Happy birthday Glenn Ford
One week ago LAist went to the American Cinematheque to celebrate the 90th birthday of actor Glenn Ford. He starred with Bette Davis, Debbie Reynolds and Rita Hayworth; he played good guys in Westerns, bad guys in noirs, and Christopher Reeves' farmer dad in the 1978 Superman. The Cinematheque screened Gilda, one of Ford's best-remembered films (due in no small part to Rita Hayworth's stunning beauty). Those of us who had hopes of seeing Glenn Ford in person had to settle for watching him again on video; he wasn't quite well enough to travel so he sent a taped a birthday greeting.
What we did get were brief intros and tributes from a short parade of his co-stars. Jamie Farr, whose first film was Blackboard Jungle with Glenn Ford, started things off. He's as tan as George Hamilton, and full of energy. Next up was Martin Landau, who appeared with Ford in The Gazebo in 1959; Landau is a man with a dry, dry sense of humor, which we loved. Then came Shirley Jones, who was the courtee in The Courtship of Eddie's Father (Ford was Eddie's father; Eddie was little Ronnie Howard). LAist couldn't help but note that while all three actors were in films with Ford, they were all icons of the 70s TV reruns: "M*A*S*H*", "Space: 1999" and "The Partridge Family." Our cheesy inner TV baby was very happy.

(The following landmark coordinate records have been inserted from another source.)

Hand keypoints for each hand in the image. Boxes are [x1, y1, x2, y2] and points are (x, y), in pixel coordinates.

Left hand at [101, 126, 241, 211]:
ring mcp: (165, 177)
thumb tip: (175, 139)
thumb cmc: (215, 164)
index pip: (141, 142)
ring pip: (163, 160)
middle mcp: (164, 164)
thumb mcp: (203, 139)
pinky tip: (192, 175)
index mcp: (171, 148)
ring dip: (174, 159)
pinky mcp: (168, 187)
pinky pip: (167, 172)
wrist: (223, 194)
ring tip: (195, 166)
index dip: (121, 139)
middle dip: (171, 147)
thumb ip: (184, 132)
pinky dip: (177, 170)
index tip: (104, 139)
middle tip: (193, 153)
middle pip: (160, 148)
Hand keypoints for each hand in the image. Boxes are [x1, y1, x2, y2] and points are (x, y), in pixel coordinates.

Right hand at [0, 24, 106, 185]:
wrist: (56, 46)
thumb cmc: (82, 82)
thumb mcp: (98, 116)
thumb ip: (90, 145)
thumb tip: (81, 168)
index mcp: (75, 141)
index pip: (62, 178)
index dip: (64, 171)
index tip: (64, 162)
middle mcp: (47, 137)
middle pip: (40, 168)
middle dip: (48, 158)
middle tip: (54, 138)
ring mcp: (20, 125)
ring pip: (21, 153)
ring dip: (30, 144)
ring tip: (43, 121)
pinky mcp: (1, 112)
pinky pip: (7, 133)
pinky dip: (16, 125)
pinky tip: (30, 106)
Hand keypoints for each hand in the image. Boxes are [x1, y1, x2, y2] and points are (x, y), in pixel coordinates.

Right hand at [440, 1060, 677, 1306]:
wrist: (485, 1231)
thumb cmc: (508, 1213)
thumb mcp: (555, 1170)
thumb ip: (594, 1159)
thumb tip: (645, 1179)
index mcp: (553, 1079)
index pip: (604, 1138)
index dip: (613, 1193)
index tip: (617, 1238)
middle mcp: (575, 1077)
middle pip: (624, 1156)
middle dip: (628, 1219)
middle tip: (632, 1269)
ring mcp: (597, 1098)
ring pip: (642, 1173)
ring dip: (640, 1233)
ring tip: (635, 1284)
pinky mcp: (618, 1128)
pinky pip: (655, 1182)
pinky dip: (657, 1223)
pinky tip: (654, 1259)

Then came Debbie Reynolds, bounding down the aisle in a red dress, and our reverie was blown. She started doing Vegas-style schtick (or maybe Reno-style), making jokes about how everyone had come downtown, and things had changed, and we'd all had to bring guns. Now last time we checked Hollywood Blvd wasn't downtown, and since there had been a peaceful march of 400,000 that afternoon we're not sure how she meant things were changing, and personally LAist can think of places more self-protection worthy than the historic Egyptian Theatre. She barely managed to squeeze in a happy birthday to Glenn Ford, and it sounded entirely fake. Her tone-deafness for the tone of the event (respectful, celebratory) was cringe-worthy — we have new sympathy for Carrie Fisher.
But that was just a few minutes and it all happened a week ago. What does remain are the DVDs of Glenn Ford's amazing work. Netflix him; you'll be glad you did.